I had one person who was starting a cool new biz — it's all about fun, quirky, offbeatly decorated pastries. Fun! The art he submitted, which I was specifically asked to improve on, used a hackneyed, pedestrian font and an atrocious drawing of a cookie. My nine year old grandkiddle could’ve done better. They were completely attached to the execrable sketch but not so much the font. I laid it all out, three versions, using some of the spiffy, fun yet elegant fonts I’ve got on hand. I tried to add pizzazz and zip to the damnable illustration. What did the customer choose? After much back and forth they went with the banal, clichéd typeface and listless, un-zingified graphic that they’d walked in with. I was demoralized, as though they’d just rented my hands (to lay it out and add copy) — I felt like a cheap, red light district, prossy. (hyperbole? It's what's for brekkie!)

And then my boss told me how happy the client was. How they thought I’d done a brill job and were just wickedly grateful. The customer wants what he/she wants and my responsibility, as a poor man’s Milton Glaser is to suss that out and bring it to life.

Graphic design and fine art painting — related but distant cousins. They are at my level anyway.

Still, I’m loving the hell out of these new challenges. Even though this totes fucks with my nightly coma time, it’s pretty damned fab that I can, at two AM when I’ve woken with some stone cool idea, trot down stairs, fire up Illustrator and go to town on my latest project or three.

So — working from home? I’m on the clock whenever I wanna be yet I never feel as though I’m fully off the clock.

The good with the not so great. I’ll take it.

2 comments:

  1. Yup, I totally relate. Having done the freelance dance for 15 years, I know all about being on the clock/off the clock all the time. It is certainly delightful to go to work in my sweats (I did this before Skype, so I could have long client meetings via telephone and they didn’t know or need to know what I was wearing), but the ideas don’t stop at 5:00 so neither did my work. On the other hand, I was raising three small kids at the time, so for me, the tradeoff was a no-brainer. For me, the choice to go freelance was a lifestyle decision more than a professional decision.

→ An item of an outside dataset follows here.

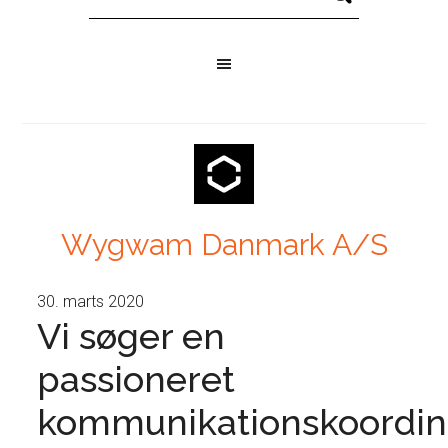
Wygwam Danmark A/S
30. marts 2020
Vi søger en
passioneret
kommunikationskoordin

    As for keeping clients happy though you may not be, I have often had to do that with words, not images, but it’s the same idea. I once saw a ten commandments for editors. The one that stuck with me read something like: writers write to show the fire burning in their souls; the editors’ job is to clear away the smoke. The point being that it’s not our job as hands for hire to change the clients’ approach or attitude or passion for a badly-drawn cookie. Our task is to make the cookie look appetizing.